June 21, 2024 at 09:21AM
SecurityWeek’s cybersecurity news roundup offers a concise collection of notable stories, including cybercriminals demanding ransom from Snowflake customers, widespread API security issues, NSO Group targeting military and government officials, Google switching to Bugcrowd for bug bounty payments, and vulnerabilities affecting Microsoft and other platforms. CISA has also released new guidance, and consulting companies have been penalized for cybersecurity failures. Additionally, an analysis of phishing-as-a-service platform ONNX Store and ongoing LogoFAIL vulnerabilities in consumer and enterprise devices are highlighted. Finally, Google’s Project Zero has introduced a new framework for vulnerability research, and a data leakage vulnerability has been discovered in Microsoft Power BI.
Based on the meeting notes, here are the key takeaways:
1. Cybercriminals are demanding ransom payments from hacked Snowflake customers, with the amounts ranging from $300,000 to $5 million.

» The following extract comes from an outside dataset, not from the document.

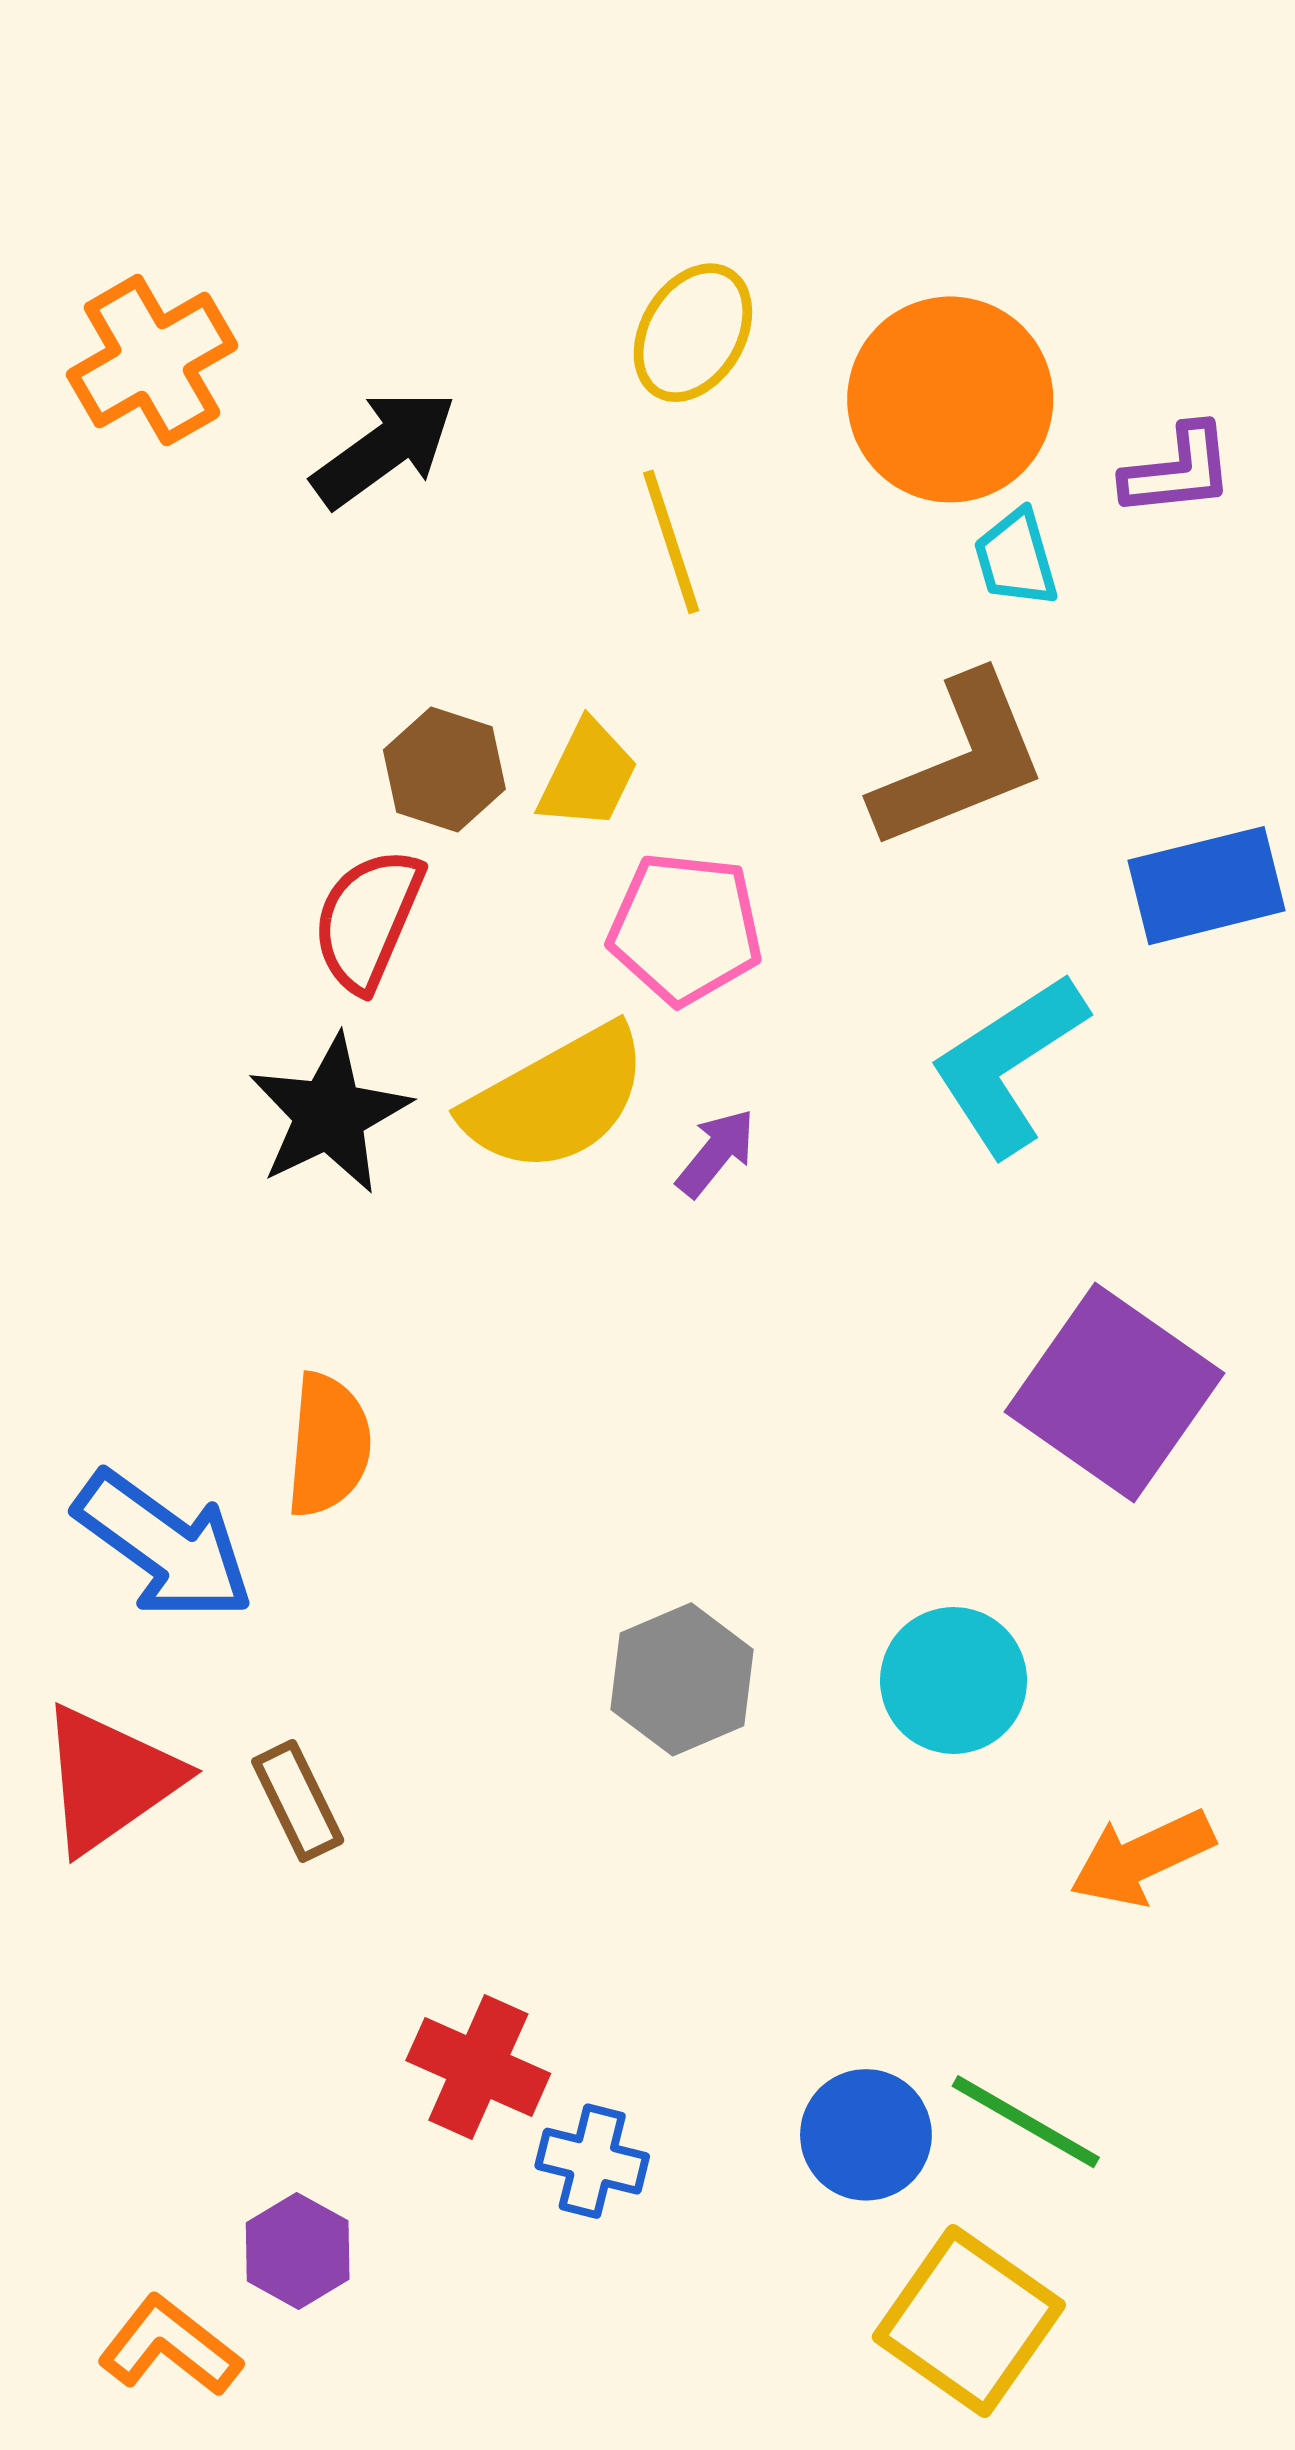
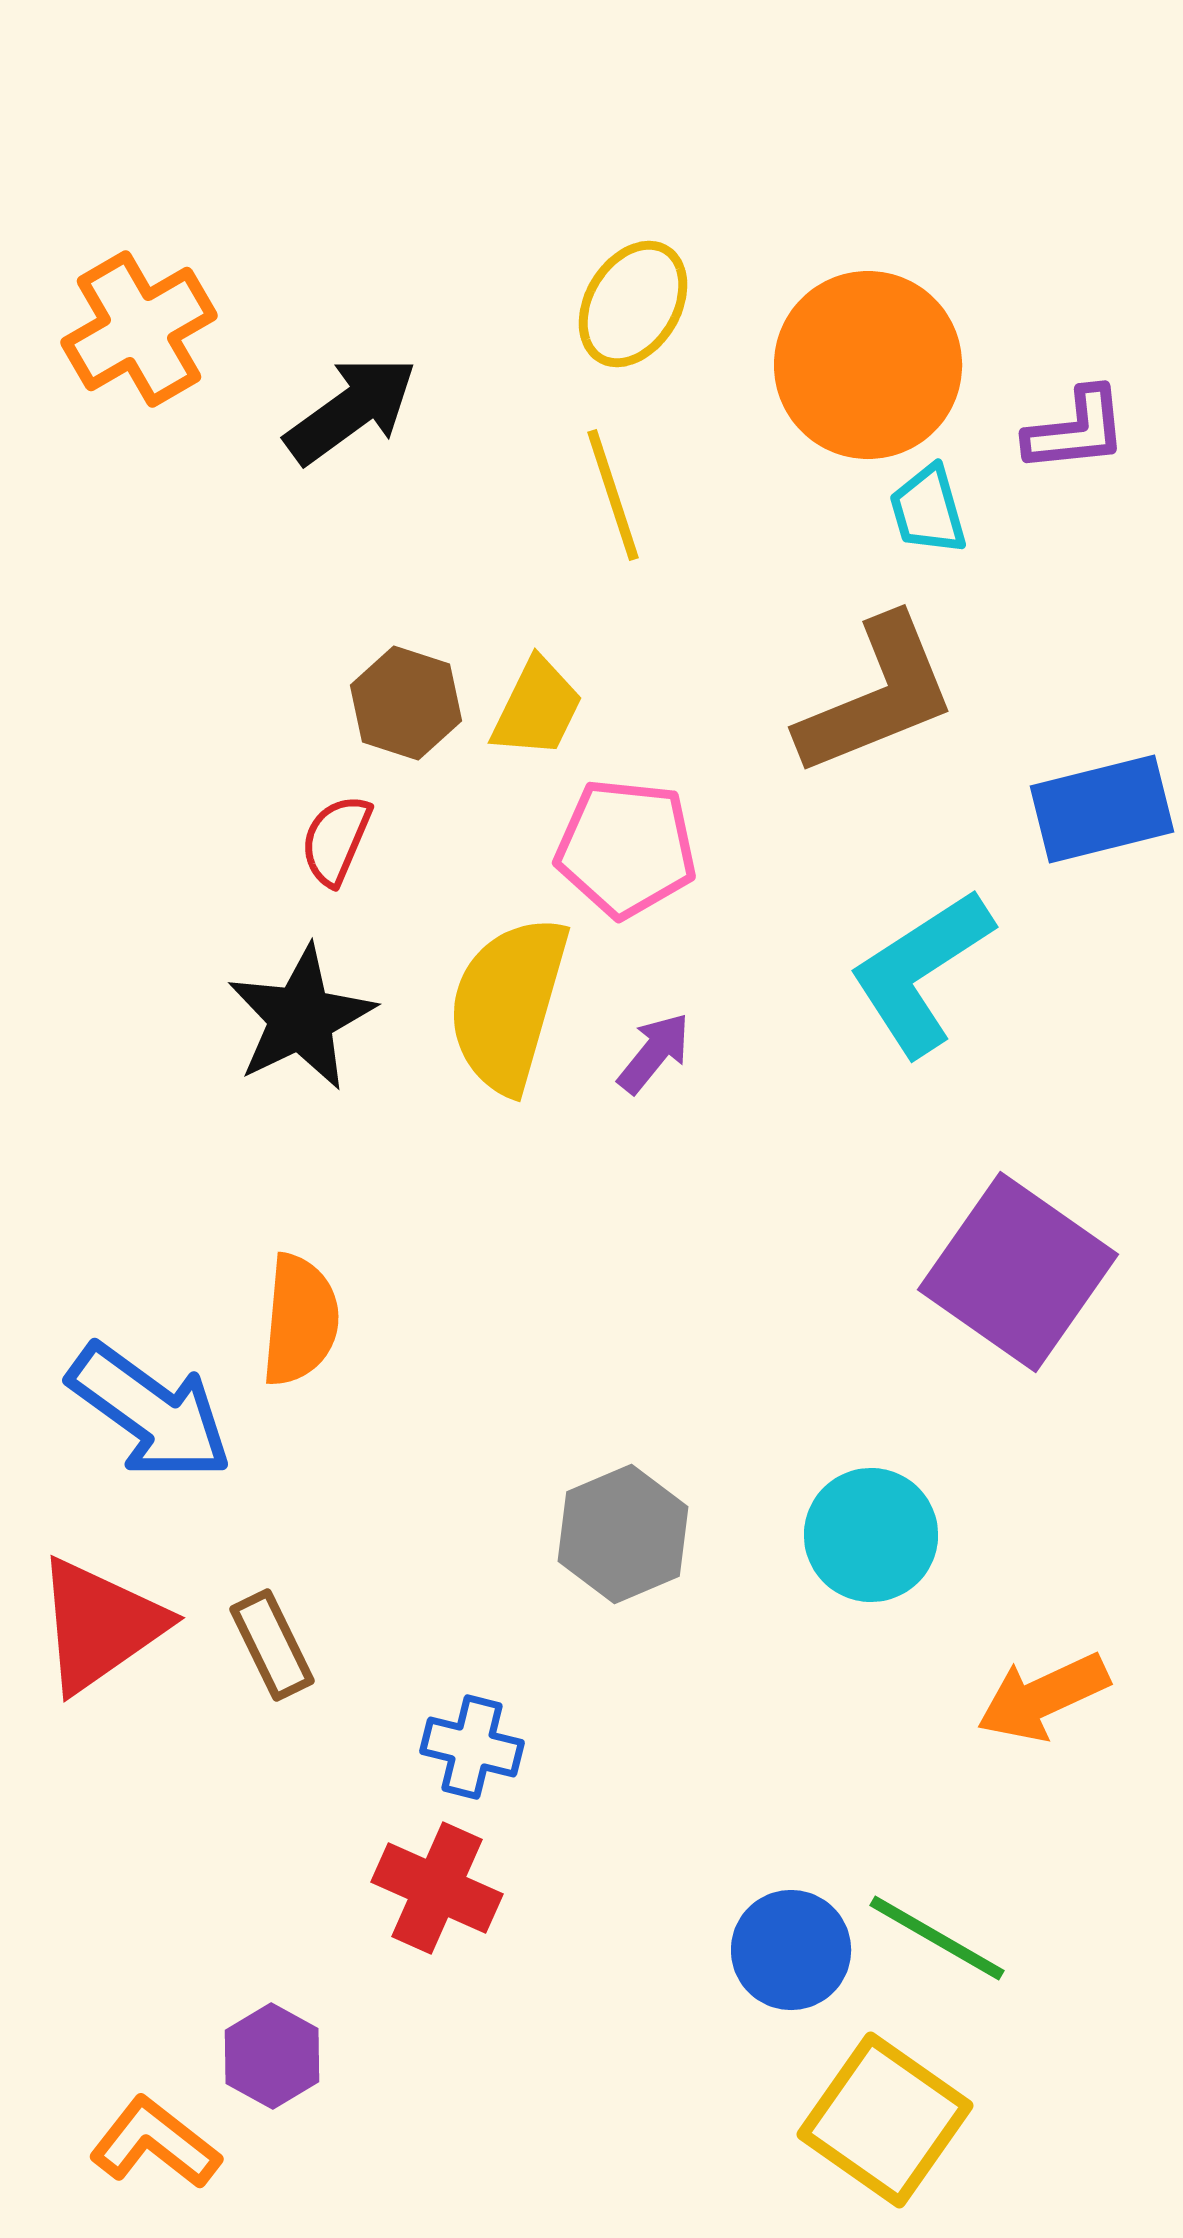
red semicircle: (368, 920) -> (336, 840), size x0.7
yellow semicircle: (556, 1099) -> (508, 1004), turned 135
blue cross: (592, 2161) -> (472, 1747), moved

2. A survey by Salt Security revealed that a majority of organizations have experienced security problems in production APIs.
3. The NSO Group admitted that its spyware products may target military and government officials, which has implications for privacy and security concerns.
4. Google will now use Bugcrowd for bug bounty payments for its bug hunting community.
5. There is a vulnerability allowing email spoofing of Microsoft employee addresses, posing a risk for potential phishing attacks.
6. The EU has postponed a vote on a law that would require encrypted messaging services to scan media files and links for potential child abuse materials.
7. CISA has released guidance to help small and medium-sized businesses adopt Single Sign-On (SSO) for improved security.
8. Two consulting companies, Guidehouse and Nan McKay, have paid a total of more than $11 million for failing to meet cybersecurity requirements when fulfilling government contracts.
9. EclecticIQ has conducted an analysis of a phishing-as-a-service platform called ONNX Store used by cybercriminals in campaigns targeting financial institutions.
10. Firmware security company Binarly disclosed the details of an attack method dubbed LogoFAIL, which can compromise consumer and enterprise devices.
11. Google’s Project Zero has unveiled Project Naptime, a framework for LLM-assisted vulnerability research, which can achieve significantly better performance in vulnerability discovery.
12. Nokod has found a data leakage vulnerability in the Microsoft Power BI service, potentially affecting tens of thousands of organizations.
Let me know if there is anything else you would like to highlight or if there are specific actions needed based on these takeaways.